Credit Risk Charge > OPE Risk Charge > Mkt Risk Charge

Hi David,

From the past year question, the following concept is always tested:
Capital allocation to credit risk is always greater than capital allocation to operation risk which in turn greater than the capital allocation to market risk.

The capital charge required by these risks are calculated by the formula specific to these risks. They all subject to a minimum of 8% risk capital requirement. Which parameter in the formula of these risks makes the amount of capital allocation amongst these risk differs?

* I think capital allocation to market risk is scaled down due to the bank needs to provide capital for 10 days.

Your advice, please.

Regards
Learning
 

David Harper CFA FRM

David Harper CFA FRM
Subscriber
Hi Learning,

I don't (frankly) think the question is instructive. In regard to, "Which parameter in the formula of these risks makes the amount of capital allocation amongst these risk differs?" what answer is given because I perceive no glib answer ...

at the advanced (internal) levels the VaR calibration is:

* Credit VaR (IRB) & OpRisk VaR: 99.9% confidence & 1 year holding period
* Market risk VaR (IMA): 99% and 10-day holding period


i.e., you can see why we aren't surprised MRC < ORC < CRC, but i don't think this is mathematically necessary...or helpful...in regard to MRC, the addition of the stressed VaR will greatly increase MRC
...the outcome CRC > ORC > MRC is not surprising: basel I started with CRC, most FI have sign credit exposure.
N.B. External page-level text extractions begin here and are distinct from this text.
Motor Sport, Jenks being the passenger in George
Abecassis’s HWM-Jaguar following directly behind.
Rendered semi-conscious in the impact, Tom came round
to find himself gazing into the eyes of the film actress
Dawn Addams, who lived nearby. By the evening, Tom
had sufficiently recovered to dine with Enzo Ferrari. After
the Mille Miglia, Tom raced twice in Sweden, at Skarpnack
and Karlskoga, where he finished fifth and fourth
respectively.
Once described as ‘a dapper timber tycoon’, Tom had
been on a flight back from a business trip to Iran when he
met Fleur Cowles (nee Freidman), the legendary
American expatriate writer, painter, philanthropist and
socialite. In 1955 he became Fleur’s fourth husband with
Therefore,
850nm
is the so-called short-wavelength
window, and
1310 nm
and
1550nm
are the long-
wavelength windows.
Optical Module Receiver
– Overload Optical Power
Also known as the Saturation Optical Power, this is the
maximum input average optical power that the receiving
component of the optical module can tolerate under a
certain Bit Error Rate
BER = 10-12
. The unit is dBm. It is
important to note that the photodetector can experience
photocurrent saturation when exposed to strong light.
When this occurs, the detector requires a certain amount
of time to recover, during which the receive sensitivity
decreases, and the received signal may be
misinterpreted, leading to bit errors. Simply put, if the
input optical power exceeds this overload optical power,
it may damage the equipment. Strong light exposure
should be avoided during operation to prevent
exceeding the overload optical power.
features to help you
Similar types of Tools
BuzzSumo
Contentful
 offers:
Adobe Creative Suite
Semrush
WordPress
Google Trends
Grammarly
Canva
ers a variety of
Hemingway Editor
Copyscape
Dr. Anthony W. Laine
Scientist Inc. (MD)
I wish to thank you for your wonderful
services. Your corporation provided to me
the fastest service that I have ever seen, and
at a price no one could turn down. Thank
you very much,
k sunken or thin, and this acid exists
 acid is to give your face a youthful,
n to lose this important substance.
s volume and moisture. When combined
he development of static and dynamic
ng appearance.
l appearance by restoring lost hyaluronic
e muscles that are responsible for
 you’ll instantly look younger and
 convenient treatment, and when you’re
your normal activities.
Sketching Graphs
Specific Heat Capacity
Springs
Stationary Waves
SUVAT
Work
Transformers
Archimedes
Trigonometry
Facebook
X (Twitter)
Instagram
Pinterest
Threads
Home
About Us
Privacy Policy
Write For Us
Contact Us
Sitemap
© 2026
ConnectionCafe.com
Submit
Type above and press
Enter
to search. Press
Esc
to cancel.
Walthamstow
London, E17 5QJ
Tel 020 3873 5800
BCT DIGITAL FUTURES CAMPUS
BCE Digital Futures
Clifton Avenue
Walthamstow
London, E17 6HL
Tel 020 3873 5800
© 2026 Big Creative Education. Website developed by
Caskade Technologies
Basel II expects a lower CRC due to more granular measure, and (in part) introduced the ORC to make explicit the ORC (which had been implicit in the Basel I CRC). In a loose way, they expected lower CRC to be offset partly by the new ORC.

David
 
Hi David,

The question is about the Stress VAR measure. The capital requirement is calculated according to the formula of c = Max (var(t-1), mc* var(avg)) + max (sVar(t+1), ms*sVar(average)). My understanding is to observe the historical 12 months data, select the period of stress's risk factors relevant to the "current" portfolio, apply to the "current" portfolio and calcuate the stress var.
1. However, how do we come up with 60 days (at least ) of sVaR average.
2. Also I saw some reference takes sVaR (t+1) as sVaR (t-1).